= Hakan Ayik =

Australian drug trafficker (born 1979)

Hakan Ayik (born 31 January 1979), also known as Hakan Reis, is an Australian and Turkish drug trafficker. He was described in June 2021 as "Australia's most wanted man".

== Early life ==
Ayik was born in Australia to parents from Turkey. His father died when he was young, with many family members being drug users. His cousin and brother later ended up in prison. He studied at James Cook Boys Technology High School in Kogarah, New South Wales. A classmate of Ayik was Duax Ngakuru, the future boss of the Comanchero gang.

== Criminal career ==
In the 2000s, Ayik was running a large criminal empire. He held ownership of karaoke bars and brothels in Sydney and Canberra. He reportedly travelled to Dubai, India and Hong Kong in luxury. His activities were involved with the Comanchero Motorcycle Club. He is also said to have worked with corrupt customs officials and jail officers in Australia and Tonga. The drug importations he engaged in were estimated to be valued in the hundreds of millions of dollars. This business was organised in co-operation with the Sam Gor Chinese triad. He was also alleged to have planned to set up drug manufacturing in India. In 2010, Ayik became known as 'the Facebook gangster' after showing off his lifestyle in social media. However, in August that year he was the subject of an Interpol notice, surfacing in Cyprus, where he was arrested but escaped on bail.

Ayik was also known for introducing encrypted communications platform to the criminal world, first Phantom Secure, which was taken down by the Federal Bureau of Investigation and the Australian Federal Police in 2018. Ayik played an unwitting yet key role in the ANOM sting operation, which involved the distribution of an encrypted messaging app with an intentional backdoor for American and Australian law enforcement.

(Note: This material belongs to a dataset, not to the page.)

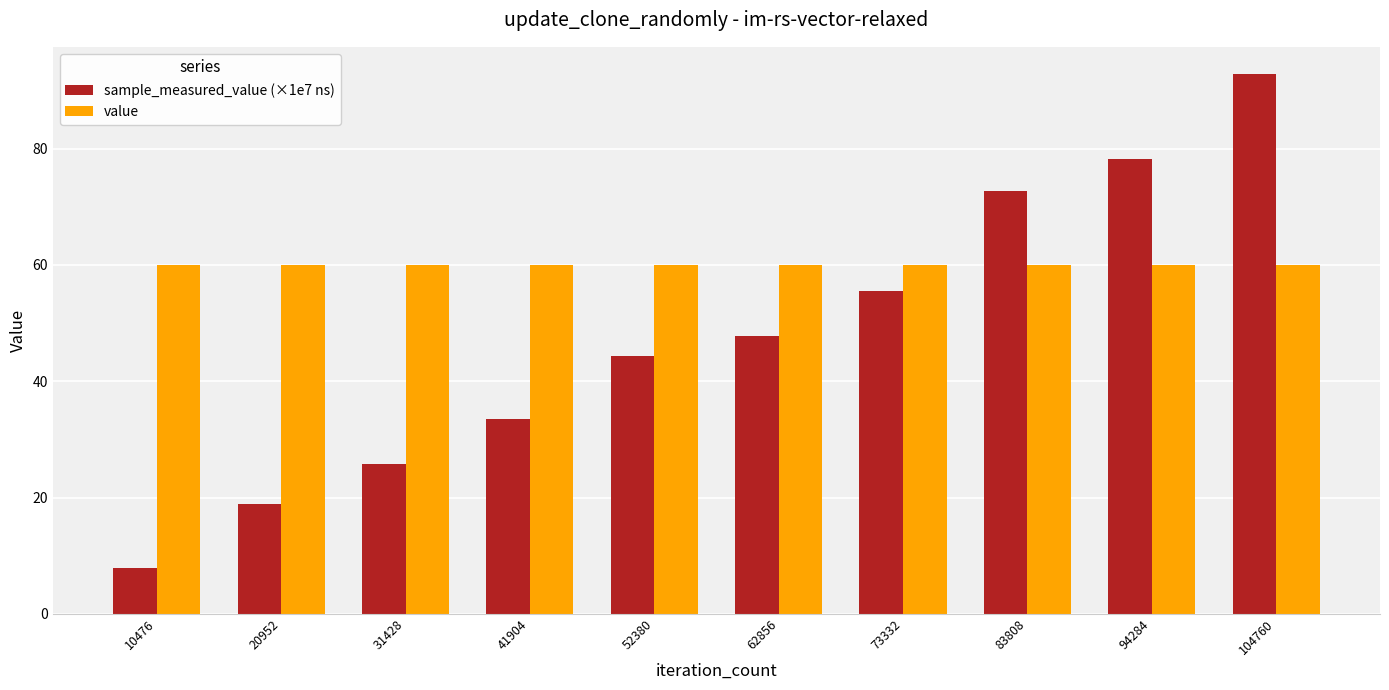

Rank the series by their average value, from highest to lowest.

value, sample_measured_value (×1e7 ns)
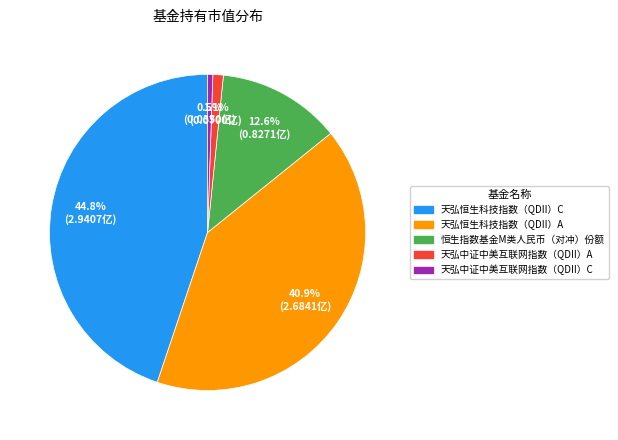

Which has a higher value, 天弘恒生科技指数（QDII）C or 恒生指数基金M类人民币（对冲）份额?

天弘恒生科技指数（QDII）C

Due to the high reputation he had in the criminal world, he was selected by law enforcement as a vector for distributing the application. He was initially given access to the application by an undercover agent, and, thinking it was legitimate, spread it among his extensive network of criminal contacts .

== Current life ==
He currently resides in Turkey, where he operates the Kings Cross Hotel in Istanbul and reportedly has altered his facial features through plastic surgery. He has a Dutch wife and children and he has given up his Australian passport according to journalists. He is alleged to have continued associating with other crime figures in Istanbul, as well as to be targeted for his role in spreading the ANOM app. He has been indicted by the FBI for Racketeer Influenced and Corrupt Organizations Act conspiracy and faces up to 20 years in prison if convicted.
Ayik was arrested on 1 November 2023 in Istanbul by Turkish police.